Turns out you may have some data to offer that is actually more valuable than just your online shopping patterns: the view outside your window. Placemeter is a relatively new startup that pays New Yorkers up to $50 to place their phones against their windows and record movements on the street below. Using nifty computer vision algorithms, Placemeter extracts data from the images recorded by your phone. The short video below gives a sense of what they are trying to track.

The front page immediately addresses the issue of privacy. The company will not use the data to record anything that goes on inside your home, they will not use the data to identify people on the street, and the video they record isn’t stored. They only store raw data extracted from the video.

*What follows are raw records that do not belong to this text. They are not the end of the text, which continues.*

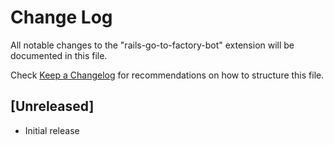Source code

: # Change Log

All notable changes to the "rails-go-to-factory-bot" extension will be documented in this file.

Check [Keep a Changelog](http://keepachangelog.com/) for recommendations on how to structure this file.

## [Unreleased]

- Initial release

Their business model is simple: they pay you a little bit per month to record information which they will later sell to third parties. You provide the product they later sell (hey, at least they pay you for it). Since their goal is to sell data to businesses and city governments, they are mostly interested in views of restaurants, shops, or bars. This means lots of people like me can’t participate (I have a very lovely view of a wall). This got me thinking on who else can and can’t participate. If you happen to live in (and have a view of) Times Square, your view could be worth dozens of dollars! What about a view from a quiet Staten Island street? Or from the Bronx? Basically in order to participate you just have to live in the right place. A place that is probably expensive too.

One redditor applied to sell his/her view and was rejected because the street wasn’t busy enough, but that he/she would be considered when the company started “sending out unpaid meters”. I imagine this means the company would mail you a sensor for free and you would record data for them. If this happens I can see them shifting the rhetoric towards “help us analyse and improve your urban environment”, which this article already does.

Seeing as how the most valuable data would come from a select group of New Yorkers, most of their most valuable data might come from the already freely available video feeds around the city (they should fill out the survey for the OD500).